The Commission ruling upholds a November 1996 decision by the Atomic Safety and Licensing Board. In January the Commission granted a joint petition by NACE, the Cherokee Nation and Oklahoma to review the ASLB decision. NACE subsequently filed a legal brief spelling out its arguments against the agreement, and Oklahoma filed an amicus curiae brief supporting NACE.
Under the settlement agreement with SFC, the company is required to commit all of its present and future net assets and net revenues to funding the decontamination and decommissioning of the SFC site. The agreement with GA requires that company to place $9 million into a decommissioning trust fund to be administered by the NRC and to remove two GA officers from SFC's board of directors. The Internal Revenue Service could claim 40 percent of that $9 million as income tax, leaving $5.4 million for the cleanup.

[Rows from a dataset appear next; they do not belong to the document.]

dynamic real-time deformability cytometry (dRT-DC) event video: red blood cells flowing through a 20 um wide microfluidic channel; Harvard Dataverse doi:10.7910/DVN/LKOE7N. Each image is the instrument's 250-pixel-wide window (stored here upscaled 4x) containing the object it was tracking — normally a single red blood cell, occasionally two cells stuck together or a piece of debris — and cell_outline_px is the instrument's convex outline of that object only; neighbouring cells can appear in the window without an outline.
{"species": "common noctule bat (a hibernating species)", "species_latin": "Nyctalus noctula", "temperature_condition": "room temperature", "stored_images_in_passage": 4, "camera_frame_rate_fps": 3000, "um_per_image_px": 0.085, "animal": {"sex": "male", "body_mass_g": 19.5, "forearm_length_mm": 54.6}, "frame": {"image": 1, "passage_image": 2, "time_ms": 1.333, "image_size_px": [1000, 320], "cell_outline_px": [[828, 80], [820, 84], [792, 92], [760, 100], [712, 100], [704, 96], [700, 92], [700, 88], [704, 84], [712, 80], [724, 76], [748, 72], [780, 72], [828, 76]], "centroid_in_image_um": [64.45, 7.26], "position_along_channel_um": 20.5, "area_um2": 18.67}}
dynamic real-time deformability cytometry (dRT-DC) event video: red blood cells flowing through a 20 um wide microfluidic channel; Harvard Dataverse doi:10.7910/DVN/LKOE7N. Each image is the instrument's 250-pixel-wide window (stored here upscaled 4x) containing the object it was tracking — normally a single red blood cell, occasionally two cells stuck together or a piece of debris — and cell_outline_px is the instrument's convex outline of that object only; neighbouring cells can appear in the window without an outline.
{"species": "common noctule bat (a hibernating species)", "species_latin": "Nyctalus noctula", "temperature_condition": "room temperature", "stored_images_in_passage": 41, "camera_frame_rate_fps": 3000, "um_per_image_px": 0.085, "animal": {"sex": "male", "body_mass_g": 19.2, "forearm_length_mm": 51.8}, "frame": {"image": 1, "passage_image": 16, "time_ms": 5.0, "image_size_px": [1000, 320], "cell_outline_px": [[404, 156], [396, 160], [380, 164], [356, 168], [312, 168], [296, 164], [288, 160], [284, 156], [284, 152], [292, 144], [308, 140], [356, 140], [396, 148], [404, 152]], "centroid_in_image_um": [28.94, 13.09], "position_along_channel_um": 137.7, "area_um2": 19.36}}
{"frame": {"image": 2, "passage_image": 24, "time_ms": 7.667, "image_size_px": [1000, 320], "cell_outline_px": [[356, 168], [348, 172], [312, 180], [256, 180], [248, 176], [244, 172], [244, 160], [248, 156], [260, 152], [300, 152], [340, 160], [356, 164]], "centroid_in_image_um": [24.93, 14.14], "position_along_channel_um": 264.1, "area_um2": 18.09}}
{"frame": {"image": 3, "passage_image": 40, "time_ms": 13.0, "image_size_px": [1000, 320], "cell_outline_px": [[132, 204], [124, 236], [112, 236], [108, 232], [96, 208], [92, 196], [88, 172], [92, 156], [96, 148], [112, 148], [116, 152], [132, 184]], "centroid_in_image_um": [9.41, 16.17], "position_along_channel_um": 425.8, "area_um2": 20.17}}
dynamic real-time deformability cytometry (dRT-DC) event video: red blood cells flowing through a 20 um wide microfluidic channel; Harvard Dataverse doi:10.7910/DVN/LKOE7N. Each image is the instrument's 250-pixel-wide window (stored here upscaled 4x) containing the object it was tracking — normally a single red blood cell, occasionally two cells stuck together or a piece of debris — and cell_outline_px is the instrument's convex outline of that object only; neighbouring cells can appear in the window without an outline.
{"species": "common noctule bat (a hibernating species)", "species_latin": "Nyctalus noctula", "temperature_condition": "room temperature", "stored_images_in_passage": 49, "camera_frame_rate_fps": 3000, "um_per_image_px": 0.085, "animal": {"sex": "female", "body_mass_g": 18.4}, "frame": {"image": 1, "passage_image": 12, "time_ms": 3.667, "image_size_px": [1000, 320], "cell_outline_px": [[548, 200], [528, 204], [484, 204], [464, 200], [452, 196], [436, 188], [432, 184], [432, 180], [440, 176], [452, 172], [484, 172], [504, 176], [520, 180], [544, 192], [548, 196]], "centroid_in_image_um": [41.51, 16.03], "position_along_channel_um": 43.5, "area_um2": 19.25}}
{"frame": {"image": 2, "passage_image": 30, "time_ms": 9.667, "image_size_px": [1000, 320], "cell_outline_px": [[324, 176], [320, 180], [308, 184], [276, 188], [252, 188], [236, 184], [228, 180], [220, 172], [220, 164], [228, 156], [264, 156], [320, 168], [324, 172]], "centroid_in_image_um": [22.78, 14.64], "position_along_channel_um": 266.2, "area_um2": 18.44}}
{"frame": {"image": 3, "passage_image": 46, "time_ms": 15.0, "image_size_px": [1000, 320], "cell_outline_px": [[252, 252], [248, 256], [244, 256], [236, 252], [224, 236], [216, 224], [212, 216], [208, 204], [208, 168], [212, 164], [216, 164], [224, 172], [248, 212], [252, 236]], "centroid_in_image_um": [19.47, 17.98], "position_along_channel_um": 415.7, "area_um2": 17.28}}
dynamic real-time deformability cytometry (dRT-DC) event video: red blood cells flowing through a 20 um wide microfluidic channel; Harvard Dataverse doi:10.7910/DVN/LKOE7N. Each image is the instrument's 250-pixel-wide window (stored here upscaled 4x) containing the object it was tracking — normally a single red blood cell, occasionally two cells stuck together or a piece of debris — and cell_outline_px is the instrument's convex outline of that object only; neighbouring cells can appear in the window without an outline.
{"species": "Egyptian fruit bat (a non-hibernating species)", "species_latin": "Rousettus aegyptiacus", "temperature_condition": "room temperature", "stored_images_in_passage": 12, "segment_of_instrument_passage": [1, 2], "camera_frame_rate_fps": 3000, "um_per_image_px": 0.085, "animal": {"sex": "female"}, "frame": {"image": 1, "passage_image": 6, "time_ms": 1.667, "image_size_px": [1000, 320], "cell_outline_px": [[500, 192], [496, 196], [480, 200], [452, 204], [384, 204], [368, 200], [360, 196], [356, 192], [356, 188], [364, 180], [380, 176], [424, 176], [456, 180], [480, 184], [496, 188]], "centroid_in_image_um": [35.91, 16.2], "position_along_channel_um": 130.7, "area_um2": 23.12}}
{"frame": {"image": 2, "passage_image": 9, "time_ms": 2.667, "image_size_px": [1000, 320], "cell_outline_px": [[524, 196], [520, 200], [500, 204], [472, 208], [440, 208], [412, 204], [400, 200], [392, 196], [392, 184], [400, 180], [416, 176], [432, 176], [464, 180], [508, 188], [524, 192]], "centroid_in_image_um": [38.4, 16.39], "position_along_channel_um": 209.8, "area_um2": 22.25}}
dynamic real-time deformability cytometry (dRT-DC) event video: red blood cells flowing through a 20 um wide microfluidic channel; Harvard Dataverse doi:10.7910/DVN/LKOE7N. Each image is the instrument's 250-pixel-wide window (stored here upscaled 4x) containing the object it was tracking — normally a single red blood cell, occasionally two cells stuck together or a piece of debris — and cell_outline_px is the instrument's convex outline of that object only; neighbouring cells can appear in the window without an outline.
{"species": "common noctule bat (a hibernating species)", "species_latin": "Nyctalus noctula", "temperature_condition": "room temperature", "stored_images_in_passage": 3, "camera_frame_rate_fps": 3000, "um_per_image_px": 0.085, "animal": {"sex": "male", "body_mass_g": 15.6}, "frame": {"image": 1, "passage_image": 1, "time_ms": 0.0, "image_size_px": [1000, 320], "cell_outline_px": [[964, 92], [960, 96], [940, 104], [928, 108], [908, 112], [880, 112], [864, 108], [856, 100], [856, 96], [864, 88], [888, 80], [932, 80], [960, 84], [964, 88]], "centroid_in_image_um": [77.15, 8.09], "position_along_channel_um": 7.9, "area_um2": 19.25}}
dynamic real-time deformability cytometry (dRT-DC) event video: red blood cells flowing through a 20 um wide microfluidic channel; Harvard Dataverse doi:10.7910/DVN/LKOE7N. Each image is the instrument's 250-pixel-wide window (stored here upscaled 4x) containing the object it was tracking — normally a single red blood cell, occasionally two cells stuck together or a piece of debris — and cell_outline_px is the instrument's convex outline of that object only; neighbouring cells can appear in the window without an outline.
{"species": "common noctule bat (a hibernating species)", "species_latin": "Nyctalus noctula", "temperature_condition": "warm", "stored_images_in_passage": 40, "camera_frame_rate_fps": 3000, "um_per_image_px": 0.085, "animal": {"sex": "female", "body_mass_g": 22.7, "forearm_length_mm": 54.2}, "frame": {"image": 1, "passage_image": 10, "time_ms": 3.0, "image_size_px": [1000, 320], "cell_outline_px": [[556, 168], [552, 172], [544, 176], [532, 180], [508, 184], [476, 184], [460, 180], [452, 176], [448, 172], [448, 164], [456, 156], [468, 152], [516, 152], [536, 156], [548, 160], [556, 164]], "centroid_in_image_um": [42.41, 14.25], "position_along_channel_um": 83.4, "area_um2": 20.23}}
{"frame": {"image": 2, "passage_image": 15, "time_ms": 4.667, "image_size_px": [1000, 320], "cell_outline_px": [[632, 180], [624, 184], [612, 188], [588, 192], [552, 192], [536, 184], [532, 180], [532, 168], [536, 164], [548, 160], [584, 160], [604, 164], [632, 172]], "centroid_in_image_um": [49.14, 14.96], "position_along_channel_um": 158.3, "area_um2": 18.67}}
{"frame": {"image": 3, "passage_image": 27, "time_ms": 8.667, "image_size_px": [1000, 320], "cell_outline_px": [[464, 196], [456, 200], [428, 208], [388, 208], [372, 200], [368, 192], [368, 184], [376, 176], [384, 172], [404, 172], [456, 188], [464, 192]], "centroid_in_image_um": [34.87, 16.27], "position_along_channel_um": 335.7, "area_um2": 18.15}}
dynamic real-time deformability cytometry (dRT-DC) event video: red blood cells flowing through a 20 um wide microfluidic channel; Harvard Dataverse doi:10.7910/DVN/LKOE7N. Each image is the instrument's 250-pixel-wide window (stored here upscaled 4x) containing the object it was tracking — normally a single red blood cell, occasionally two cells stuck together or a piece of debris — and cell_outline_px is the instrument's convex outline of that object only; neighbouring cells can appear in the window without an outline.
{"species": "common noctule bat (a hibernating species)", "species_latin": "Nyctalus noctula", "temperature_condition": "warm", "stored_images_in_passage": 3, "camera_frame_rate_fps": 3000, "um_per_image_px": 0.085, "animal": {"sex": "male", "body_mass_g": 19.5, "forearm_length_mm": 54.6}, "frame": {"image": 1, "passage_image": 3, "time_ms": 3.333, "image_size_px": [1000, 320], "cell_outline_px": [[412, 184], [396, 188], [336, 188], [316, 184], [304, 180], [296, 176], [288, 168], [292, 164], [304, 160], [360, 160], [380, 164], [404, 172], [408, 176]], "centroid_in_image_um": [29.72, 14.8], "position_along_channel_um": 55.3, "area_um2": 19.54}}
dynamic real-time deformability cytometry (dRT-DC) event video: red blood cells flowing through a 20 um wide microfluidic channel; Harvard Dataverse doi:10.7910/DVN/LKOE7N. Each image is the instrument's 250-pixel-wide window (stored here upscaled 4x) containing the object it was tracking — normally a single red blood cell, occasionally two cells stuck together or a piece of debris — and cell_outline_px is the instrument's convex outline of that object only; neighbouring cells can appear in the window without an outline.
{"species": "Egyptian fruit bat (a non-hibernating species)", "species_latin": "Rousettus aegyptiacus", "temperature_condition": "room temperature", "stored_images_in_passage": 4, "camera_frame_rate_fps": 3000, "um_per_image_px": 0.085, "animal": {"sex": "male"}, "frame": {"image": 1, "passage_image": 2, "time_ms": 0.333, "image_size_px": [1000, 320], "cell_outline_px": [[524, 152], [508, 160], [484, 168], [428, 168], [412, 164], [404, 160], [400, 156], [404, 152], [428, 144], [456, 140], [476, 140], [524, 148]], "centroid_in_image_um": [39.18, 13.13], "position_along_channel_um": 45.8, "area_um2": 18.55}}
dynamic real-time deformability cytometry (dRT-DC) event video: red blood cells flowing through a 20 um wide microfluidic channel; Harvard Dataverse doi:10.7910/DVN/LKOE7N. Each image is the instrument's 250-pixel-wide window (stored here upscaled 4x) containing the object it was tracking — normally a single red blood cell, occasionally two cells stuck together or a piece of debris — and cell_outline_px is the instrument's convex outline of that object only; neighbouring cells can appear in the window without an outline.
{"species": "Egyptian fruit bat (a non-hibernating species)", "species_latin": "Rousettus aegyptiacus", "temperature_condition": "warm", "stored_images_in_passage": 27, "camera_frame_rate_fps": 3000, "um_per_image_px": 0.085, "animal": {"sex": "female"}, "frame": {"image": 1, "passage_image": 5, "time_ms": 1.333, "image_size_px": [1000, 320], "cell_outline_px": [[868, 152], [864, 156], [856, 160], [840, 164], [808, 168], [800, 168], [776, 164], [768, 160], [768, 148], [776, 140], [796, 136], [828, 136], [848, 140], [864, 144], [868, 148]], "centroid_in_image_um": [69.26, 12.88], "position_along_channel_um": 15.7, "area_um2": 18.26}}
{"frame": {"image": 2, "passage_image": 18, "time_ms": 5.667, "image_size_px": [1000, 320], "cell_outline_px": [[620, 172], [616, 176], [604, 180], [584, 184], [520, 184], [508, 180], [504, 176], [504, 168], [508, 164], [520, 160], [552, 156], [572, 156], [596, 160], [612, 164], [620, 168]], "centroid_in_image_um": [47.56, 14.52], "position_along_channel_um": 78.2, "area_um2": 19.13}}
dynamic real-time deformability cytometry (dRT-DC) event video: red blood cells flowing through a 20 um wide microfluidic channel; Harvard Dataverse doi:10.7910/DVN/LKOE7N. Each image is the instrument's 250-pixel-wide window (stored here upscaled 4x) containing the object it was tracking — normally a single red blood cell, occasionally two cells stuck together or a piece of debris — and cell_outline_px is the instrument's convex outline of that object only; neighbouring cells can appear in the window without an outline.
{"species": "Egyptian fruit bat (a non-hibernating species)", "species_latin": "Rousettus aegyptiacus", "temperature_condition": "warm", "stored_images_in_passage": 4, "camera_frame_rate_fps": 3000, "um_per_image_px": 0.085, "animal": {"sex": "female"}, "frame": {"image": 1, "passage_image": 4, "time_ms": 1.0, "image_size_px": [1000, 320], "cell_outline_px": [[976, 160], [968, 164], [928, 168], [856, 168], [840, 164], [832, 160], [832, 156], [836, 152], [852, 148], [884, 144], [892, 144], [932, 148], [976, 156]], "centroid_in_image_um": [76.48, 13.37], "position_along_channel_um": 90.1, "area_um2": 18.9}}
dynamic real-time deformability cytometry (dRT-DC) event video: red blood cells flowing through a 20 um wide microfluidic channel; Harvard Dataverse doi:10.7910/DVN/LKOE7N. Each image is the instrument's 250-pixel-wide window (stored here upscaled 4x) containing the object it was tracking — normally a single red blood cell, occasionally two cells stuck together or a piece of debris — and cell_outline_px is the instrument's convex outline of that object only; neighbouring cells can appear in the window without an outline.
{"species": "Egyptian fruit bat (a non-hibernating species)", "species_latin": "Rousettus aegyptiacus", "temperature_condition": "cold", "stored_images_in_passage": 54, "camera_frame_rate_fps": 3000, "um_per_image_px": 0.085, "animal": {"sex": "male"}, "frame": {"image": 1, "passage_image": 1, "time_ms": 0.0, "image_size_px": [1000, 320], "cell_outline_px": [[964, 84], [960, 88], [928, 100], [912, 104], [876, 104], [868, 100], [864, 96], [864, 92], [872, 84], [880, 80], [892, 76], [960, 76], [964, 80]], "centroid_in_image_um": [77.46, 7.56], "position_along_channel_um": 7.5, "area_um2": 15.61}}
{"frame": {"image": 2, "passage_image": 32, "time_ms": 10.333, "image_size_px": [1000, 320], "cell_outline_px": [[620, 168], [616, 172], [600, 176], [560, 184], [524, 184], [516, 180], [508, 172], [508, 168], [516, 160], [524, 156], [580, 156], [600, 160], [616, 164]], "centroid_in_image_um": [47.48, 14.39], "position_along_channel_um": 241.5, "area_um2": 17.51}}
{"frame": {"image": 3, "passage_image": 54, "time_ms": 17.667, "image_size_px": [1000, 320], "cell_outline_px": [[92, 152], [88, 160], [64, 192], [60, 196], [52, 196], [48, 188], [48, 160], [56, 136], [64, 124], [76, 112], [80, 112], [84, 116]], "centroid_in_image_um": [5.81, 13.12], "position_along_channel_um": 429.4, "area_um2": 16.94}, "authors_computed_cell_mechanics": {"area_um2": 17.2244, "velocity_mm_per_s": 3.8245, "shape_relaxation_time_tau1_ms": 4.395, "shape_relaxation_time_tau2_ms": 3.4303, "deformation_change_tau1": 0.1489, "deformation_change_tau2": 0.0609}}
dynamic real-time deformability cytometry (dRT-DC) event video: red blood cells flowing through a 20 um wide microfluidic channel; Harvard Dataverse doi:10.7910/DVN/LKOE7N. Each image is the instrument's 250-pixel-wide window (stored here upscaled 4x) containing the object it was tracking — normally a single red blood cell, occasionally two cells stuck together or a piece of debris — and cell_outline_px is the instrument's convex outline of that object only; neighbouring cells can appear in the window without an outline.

The NRC staff argued before the Commission that the pact with SFC represents the maximum possible assurances from SFC, that NRC can take legal action to enforce the agreement and that there was no point in expending more agency and SFC resources on further litigation.
As for General Atomics, the ASLB ruled, and the Commission agreed, that the settlement agreement with GA was in the public interest because $9 million in a trust fund today could be worth more than some uncertain future settlement requiring complex and expensive litigation.
NACE and the Cherokee Nation have the right to appeal the Commission ruling to the U.S. Circuit Court of Appeals, and to request a hearing before the U.S. Supreme Court.